Zwar hat der Betriebsrat nach § 80 Abs. 1 Nr. 1 BetrVG unter anderem auch die allgemeine Aufgabe, darüber zu wachen, dass die zu Gunsten der Arbeitnehmer geltenden Gesetze, Verordnungen, Tarifverträge und Betriebsvereinbarungen durchgeführt werden. Aus dieser allgemeinen Überwachungsaufgabe folgt jedoch kein eigener Anspruch des Betriebsrats darauf, dass der Arbeitgeber eine gesetzliche oder tarifvertragliche Vorschrift gegenüber seinen Arbeitnehmern auch einhält und richtig durchführt. Aus dem Überwachungsrecht des Betriebsrats folgt kein Anspruch des Betriebsrats auf Unterlassung der beanstandeten Maßnahme des Arbeitgebers. Verstößt der Arbeitgeber gegen Vorschriften, aus denen sich individualrechtliche Ansprüche einzelner Arbeitnehmer ergeben, begründet dieser Verstoß keine betriebsverfassungswidrige Lage im Verhältnis zum Betriebsrat. Der Betriebsrat kann insoweit nicht für die Arbeitnehmer auf Unterlassung gegenüber dem Arbeitgeber klagen. Er ist vielmehr darauf beschränkt, eine Nichtbeachtung oder fehlerhafte Durchführung von gesetzlichen oder tariflichen Vorschriften beim Arbeitgeber zu beanstanden und auf Abhilfe zu drängen.
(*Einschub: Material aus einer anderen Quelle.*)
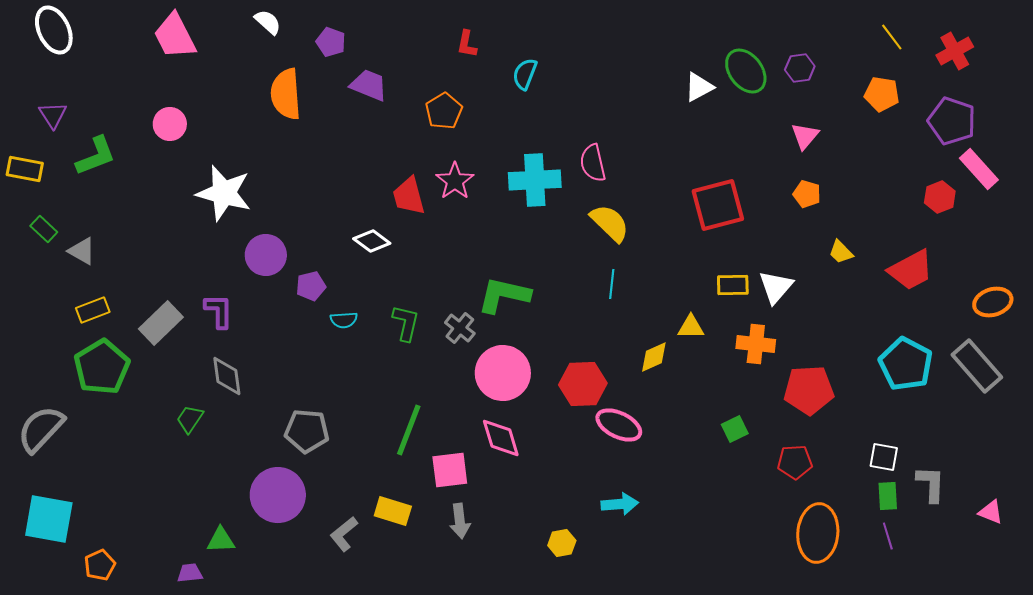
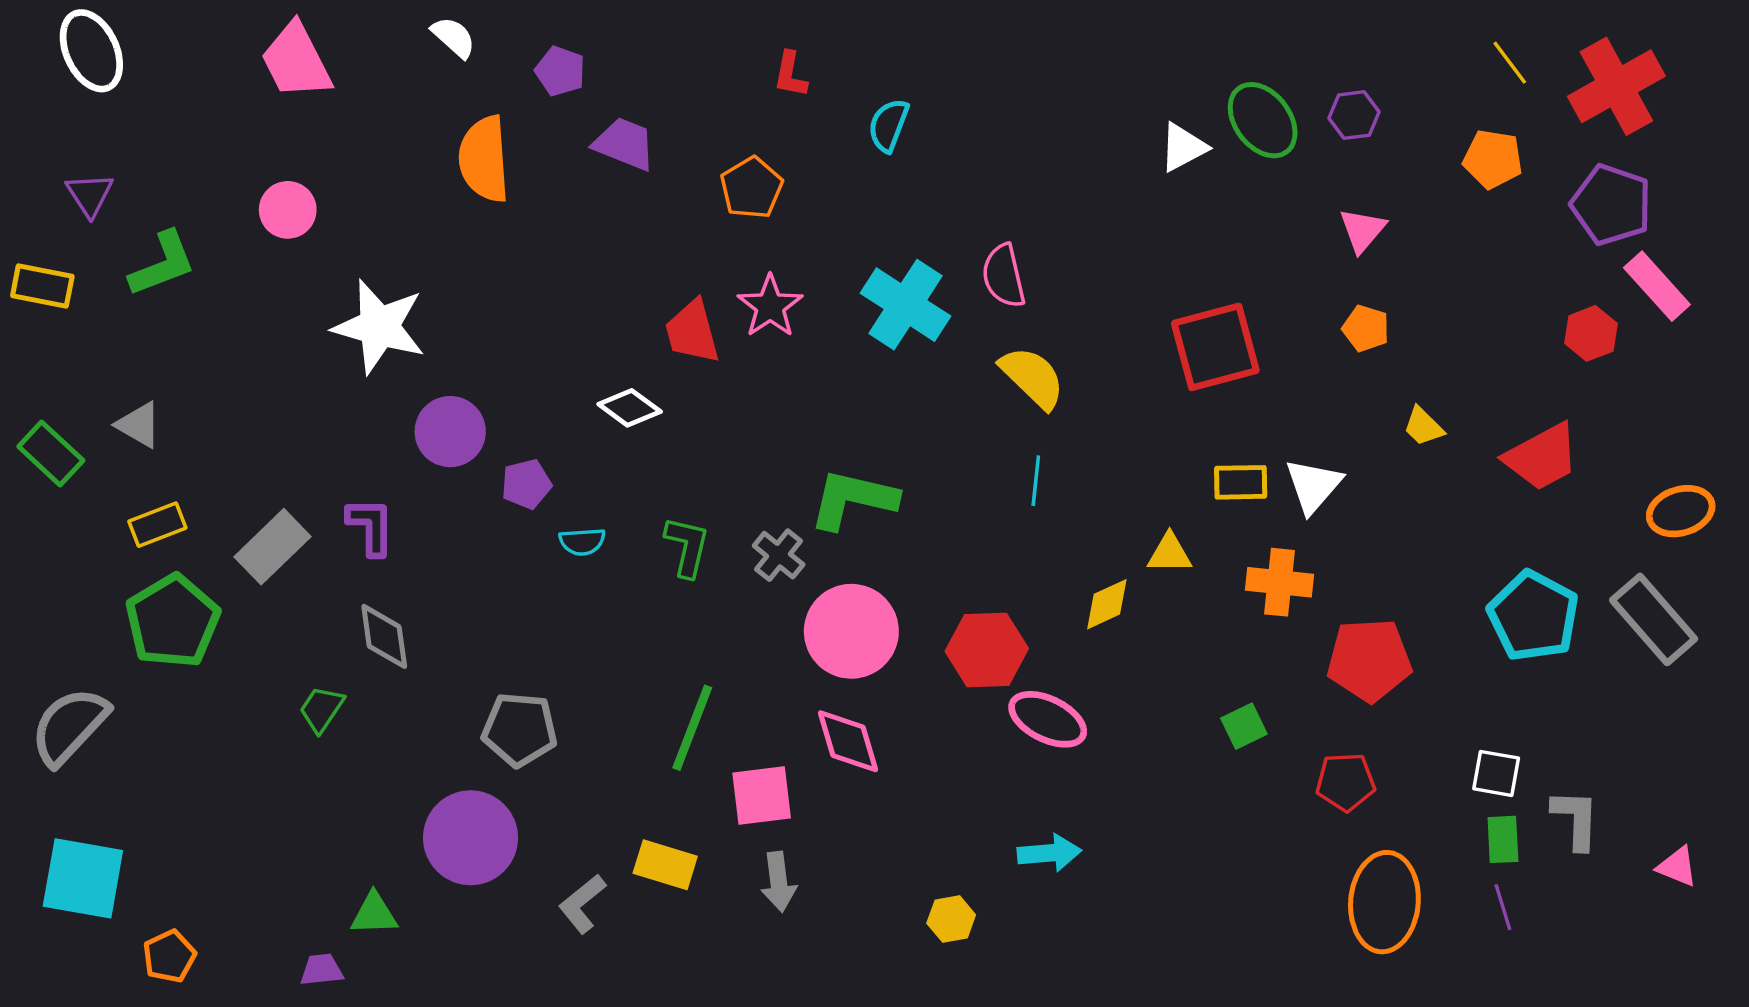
red cross: (955, 51) -> (1616, 86), size x1.5
cyan cross: (535, 180) -> (905, 305), turned 36
green rectangle: (44, 229) -> (51, 454), moved, size x1.4

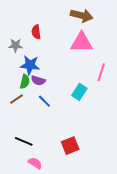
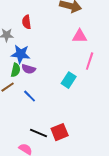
pink triangle: (82, 42) -> (80, 36), moved, size x0.7
blue line: (44, 101) -> (30, 96), moved
black line: (24, 141) -> (39, 133), moved

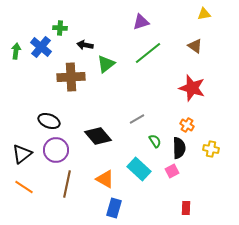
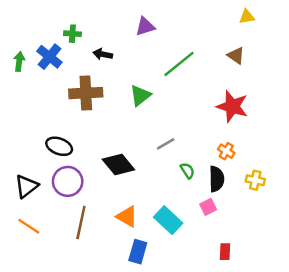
purple triangle: (141, 22) -> (145, 26), moved
green triangle: (106, 64) -> (140, 95), moved
cyan rectangle: (139, 169) -> (168, 220), moved

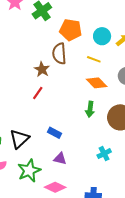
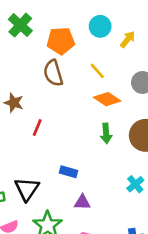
cyan circle: (102, 36) -> (100, 26), moved
yellow line: (94, 59) -> (97, 71), turned 40
brown star: (42, 69) -> (14, 103), moved

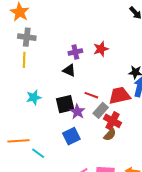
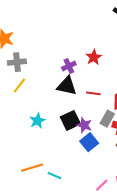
yellow line: (24, 60) -> (19, 86), turned 49
black triangle: (69, 70) -> (67, 86), size x1.5
red line: (91, 95) -> (93, 93), moved
blue square: (71, 136) -> (89, 142), moved

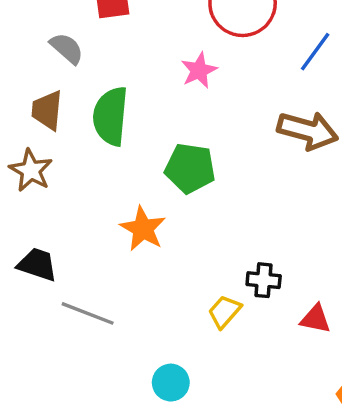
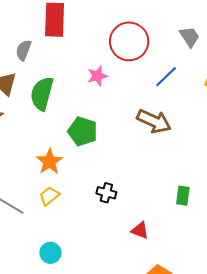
gray semicircle: (67, 48) -> (23, 50), turned -120
black cross: (264, 280) -> (106, 193), moved
yellow trapezoid: (225, 312) -> (49, 196), moved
Dies entspricht der ganz herrschenden Meinung in der arbeitsgerichtlichen Rechtsprechung und der arbeitsrechtlichen Literatur (BAG, Beschluss vom 16.07.1975 - AP BetrVG 1972 § 87 Lohngestaltung Nr. 17; BAG, Beschluss vom 10.06.1986 - AP BetrVG 1972 § 80 Nr. 26; BAG, Beschluss vom 24.02.1987 - AP BetrVG 1972 § 80 Nr. 28; BAG, Beschluss vom 28.05.2002 - AP BetrVG 1972 § 87 Ordnung des Betriebes Nr. 39 - unter B. I. 6. der Gründe; BAG, Beschluss vom 27.01.2004 - AP BetrVG 1972 § 87 Überwachung Nr. 40 - unter B. II. 3. der Gründe; BAG, Beschluss vom 16.11.2005 - AP BetrVG 1972 § 80 Nr. 64 - unter B. II. 1. d) der Gründe m.w.N.).

IV.

Für die Zulassung der Rechtsbeschwerde zum Bundesarbeitsgericht bestand keine Veranlassung, §§ 92 Abs. 1, 72 Abs. 2 ArbGG.